Kerry Callaghan, University of Minnesota Minneapolis Minnesota, United States. calla350@umn.edu
Andy Wickert, University of Minnesota Minneapolis Minnesota, United States. awickert@umn.edu
Ying Reinfelder, Rutgers University New Brunswick New Jersey, United States. yingfan@eps.rutgers.edu
Gonzalo Miguez-Macho, University of Santiago de Compostela Santiago de Compostela , Spain. gonzalo.miguez@usc.es
Crystal Ng, University of Minnesota Minneapolis Minnesota, United States. gcng@umn.edu
Jerry Mitrovica, Harvard University Cambridge Massachusetts, United States. jxm@eps.harvard.edu
Jacqueline Austermann, Columbia University New York New York, United States. jackya@ldeo.columbia.edu


Large-scale flow-routing algorithms efficiently route water to the ocean, often neglecting inland basins which may be able to form lakes. We combine groundwater and surface water routing components to allow visualisation of changing groundwater levels and lake locations and sizes through time. The groundwater component is based upon the model developed by Reinfelder et al (2013), and surface water is a simple downslope-flow algorithm. Our model requires as inputs topography, climatic data (recharge and winter temperature), and an approximation of hydraulic conductivity. The two outputs are depth to water table, and a surface water layer showing any lakes that would form under the starting conditions.
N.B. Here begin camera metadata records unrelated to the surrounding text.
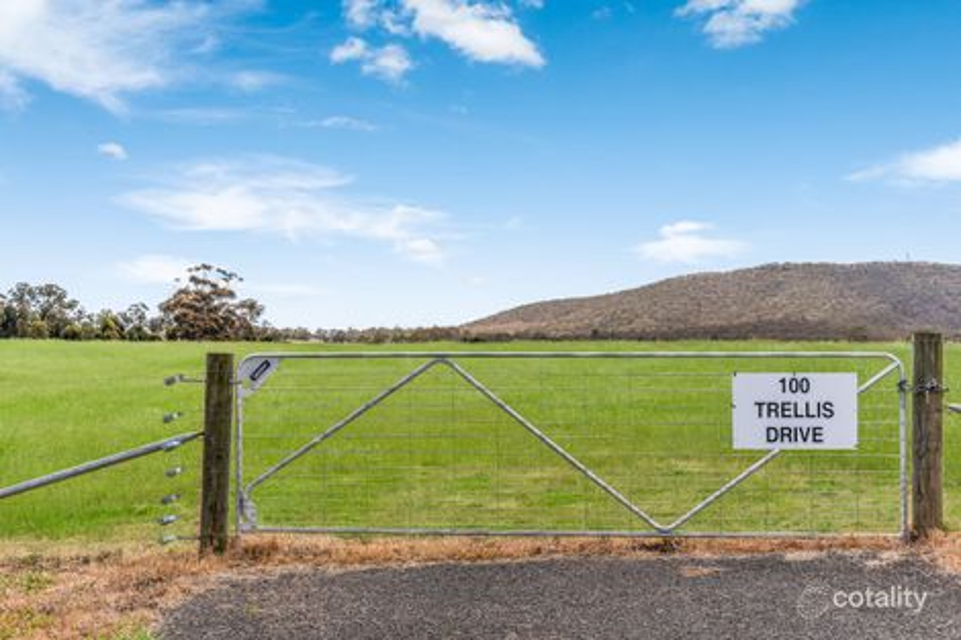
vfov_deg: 35.0
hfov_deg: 50.7
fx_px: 1014
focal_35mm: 38
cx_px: 480
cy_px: 320
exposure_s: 1/1000
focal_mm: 38
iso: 200
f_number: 10
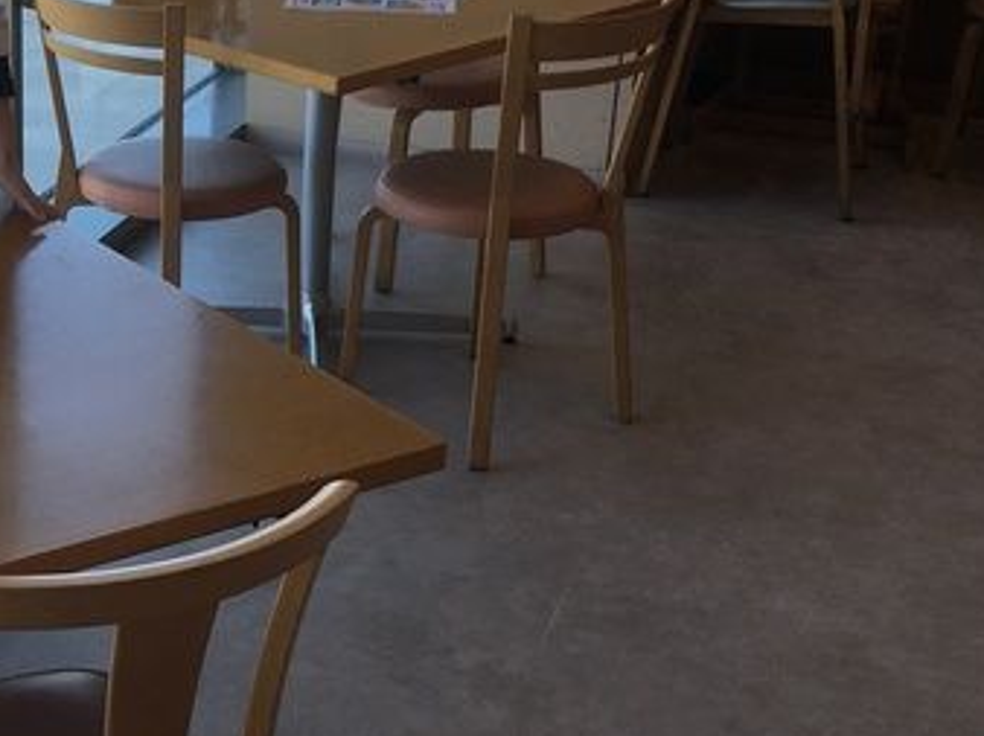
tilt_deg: -22.3
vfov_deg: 21.0
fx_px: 1988
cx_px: -74
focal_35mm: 70
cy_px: 313
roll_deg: +1.5
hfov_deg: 25.9
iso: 25
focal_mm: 4.15
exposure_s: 1/159
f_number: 2.2
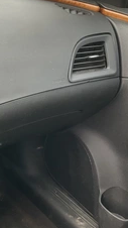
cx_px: 4
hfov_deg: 20.8
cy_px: 107
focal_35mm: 56
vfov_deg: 37.2
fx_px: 338
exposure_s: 1/122
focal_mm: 3
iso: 50
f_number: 1.8
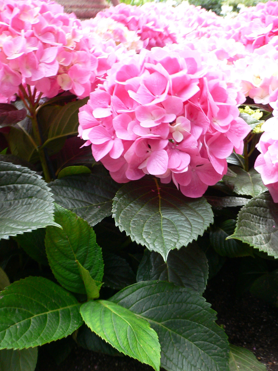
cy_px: 186
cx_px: 139
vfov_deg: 52.6
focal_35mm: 35
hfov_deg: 40.7
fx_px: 375
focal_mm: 4.6
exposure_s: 1/30
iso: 100
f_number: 2.8
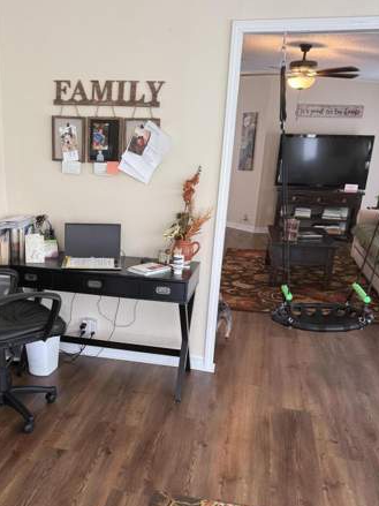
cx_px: 107
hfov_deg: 39.8
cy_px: 311
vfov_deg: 52.2
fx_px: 511
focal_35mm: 35
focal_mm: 6.76
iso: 200
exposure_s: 1/84
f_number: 1.78
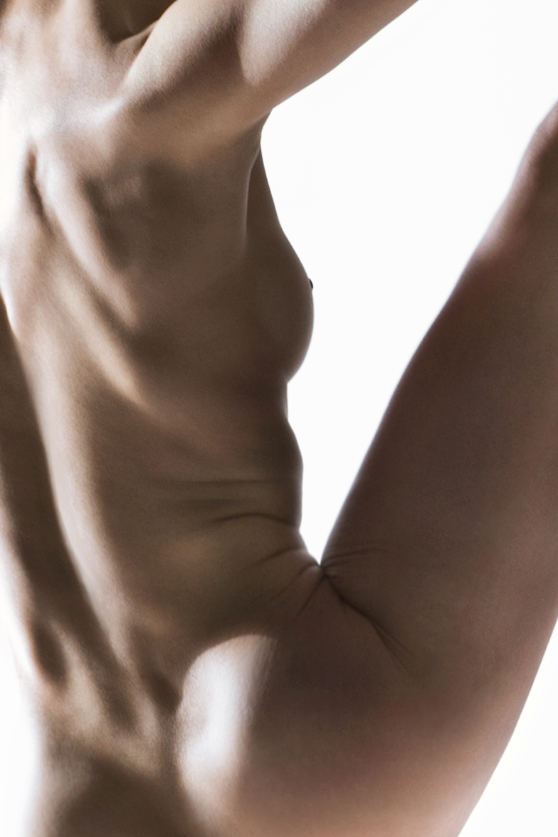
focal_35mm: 313
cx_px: 263
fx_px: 7277
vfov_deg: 6.6
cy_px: 606
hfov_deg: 4.4
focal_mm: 50
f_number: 6.3
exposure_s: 1/200
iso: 100
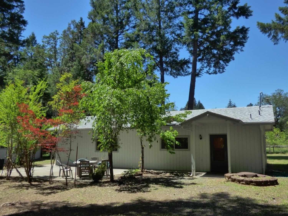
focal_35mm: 31
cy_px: 108
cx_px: 144
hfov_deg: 58.4
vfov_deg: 45.4
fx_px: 258
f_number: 3.3
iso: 400
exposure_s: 1/1300
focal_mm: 5.53
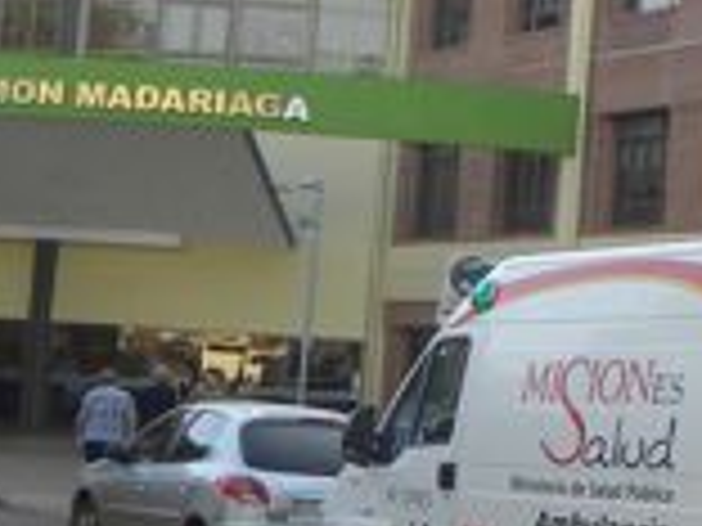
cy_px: 216
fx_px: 2028
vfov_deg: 14.8
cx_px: 810
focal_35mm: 100
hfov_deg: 18.7
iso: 91
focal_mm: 4.6
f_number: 3.5
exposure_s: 1/160
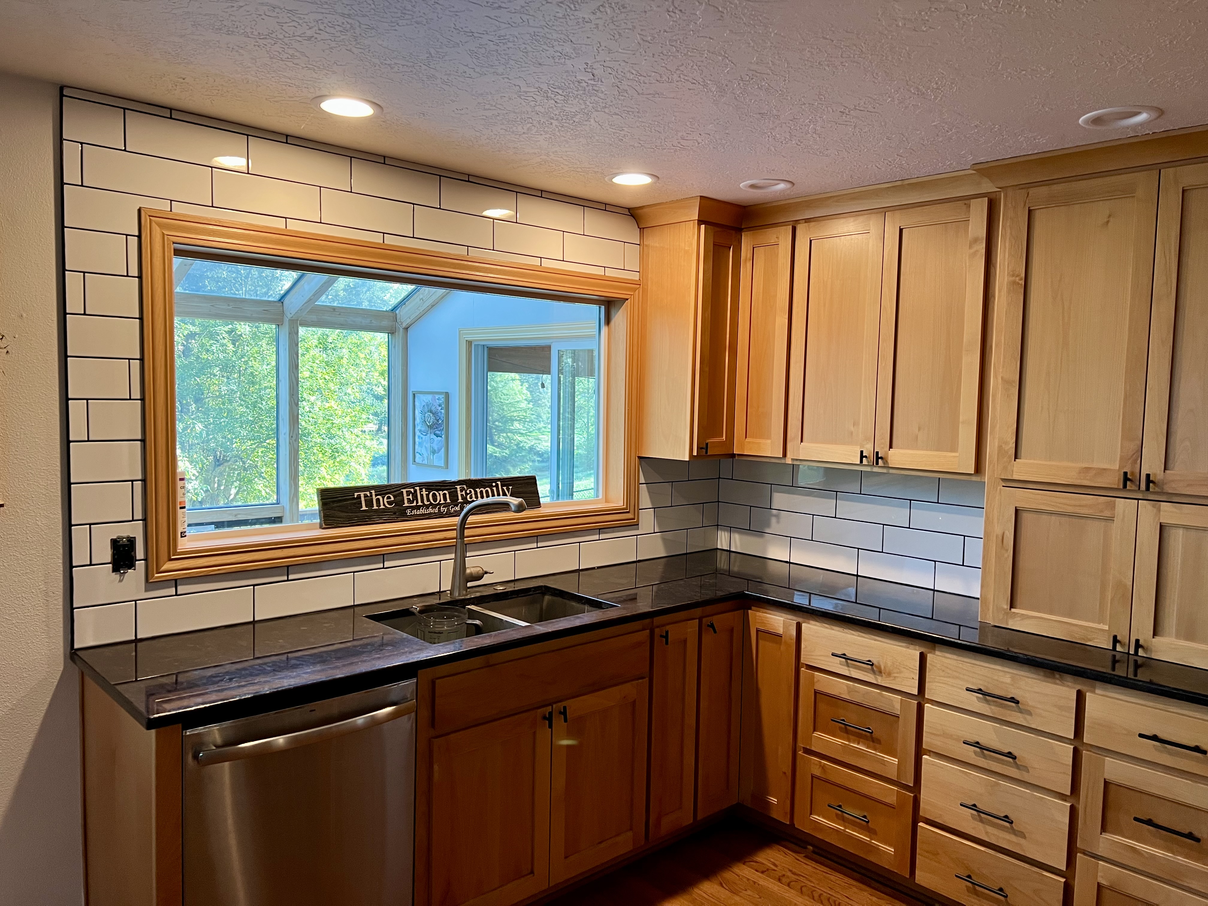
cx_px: 604
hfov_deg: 67.3
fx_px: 907
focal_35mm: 26
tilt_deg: -5.2
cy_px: 453
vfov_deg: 53.1
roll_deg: -1.9
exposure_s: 1/60
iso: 80
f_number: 1.5
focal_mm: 5.7
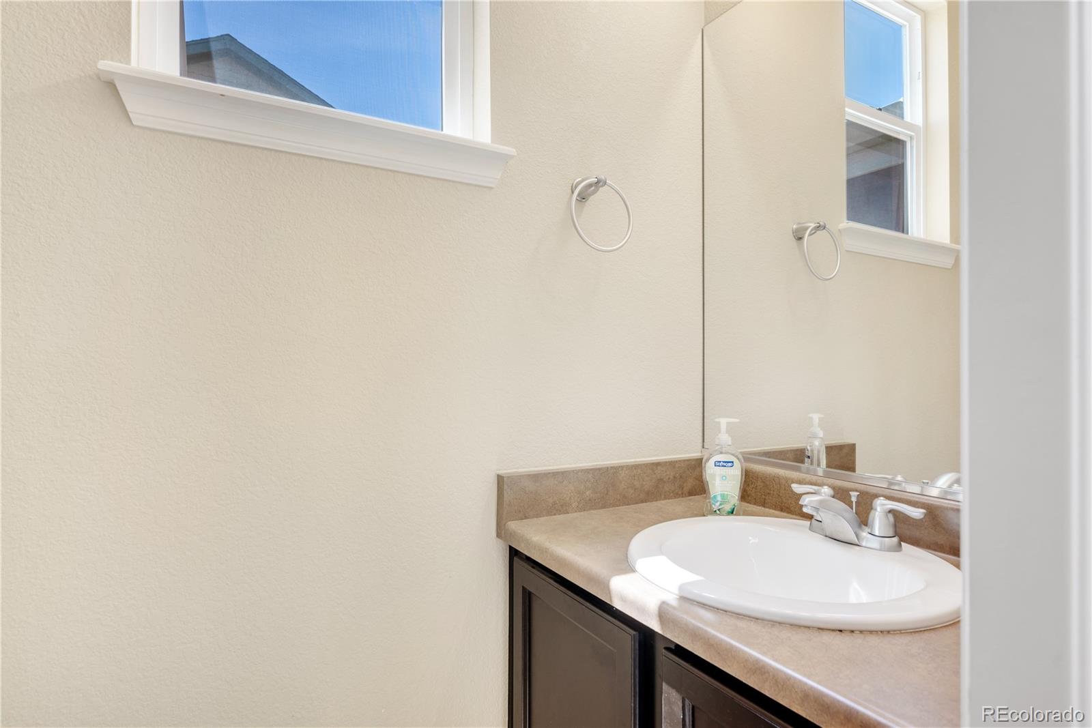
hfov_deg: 86.9
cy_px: 364
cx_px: 546
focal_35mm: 19
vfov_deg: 64.6
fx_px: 576
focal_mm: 19
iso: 100
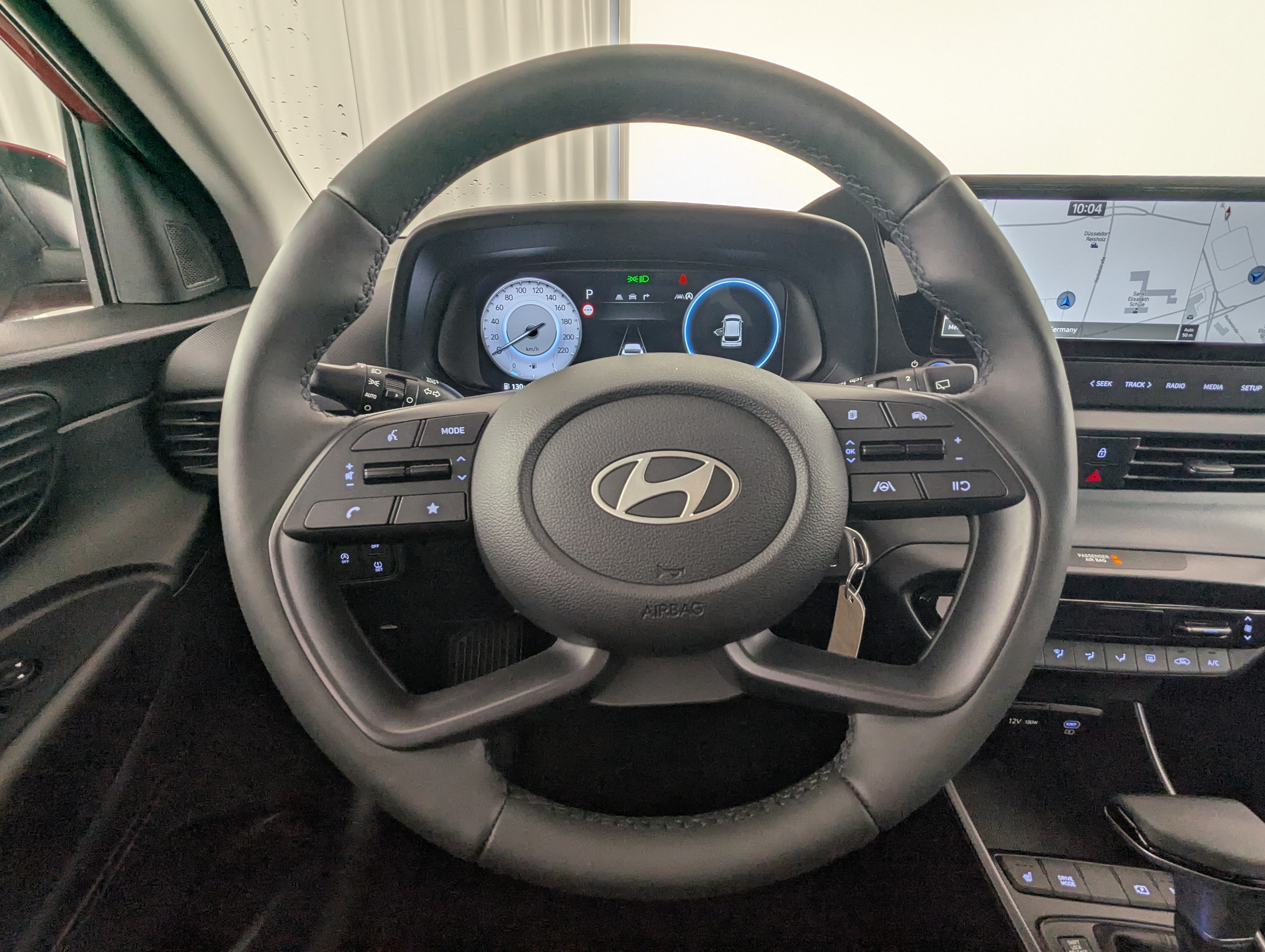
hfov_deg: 94.4
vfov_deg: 78.2
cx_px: 632
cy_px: 476
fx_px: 586
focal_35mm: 16
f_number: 2.2
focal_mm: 2.35
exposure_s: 1/100
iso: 67
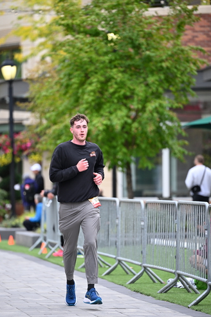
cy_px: 169
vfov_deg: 9.2
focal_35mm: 224
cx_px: 103
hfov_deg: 6.1
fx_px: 1966
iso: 640
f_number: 2.8
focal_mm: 200
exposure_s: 1/1600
The model can be run either to equilibrium in both surface and groundwater, or, if a starting depth to water table input is provided, the model can be run for any user-selected length of time with respect to groundwater movement. Since surface water movement is significantly faster than groundwater, it is always run to equilibrium. The model allows infiltration when surface water flows across cells that are not fully saturated in the groundwater, and it allows groundwater-fed lakes to form at locations where the topography and climate allow for this. We show sample results from this model on a test area. Future work using this model will include global model runs since the last glacial maximum, with ground truthing possible using past lake shoreline data. Changing depth to water table plus the surface water storage computed using this model allows computation of changing terrestrial water storage volume through time.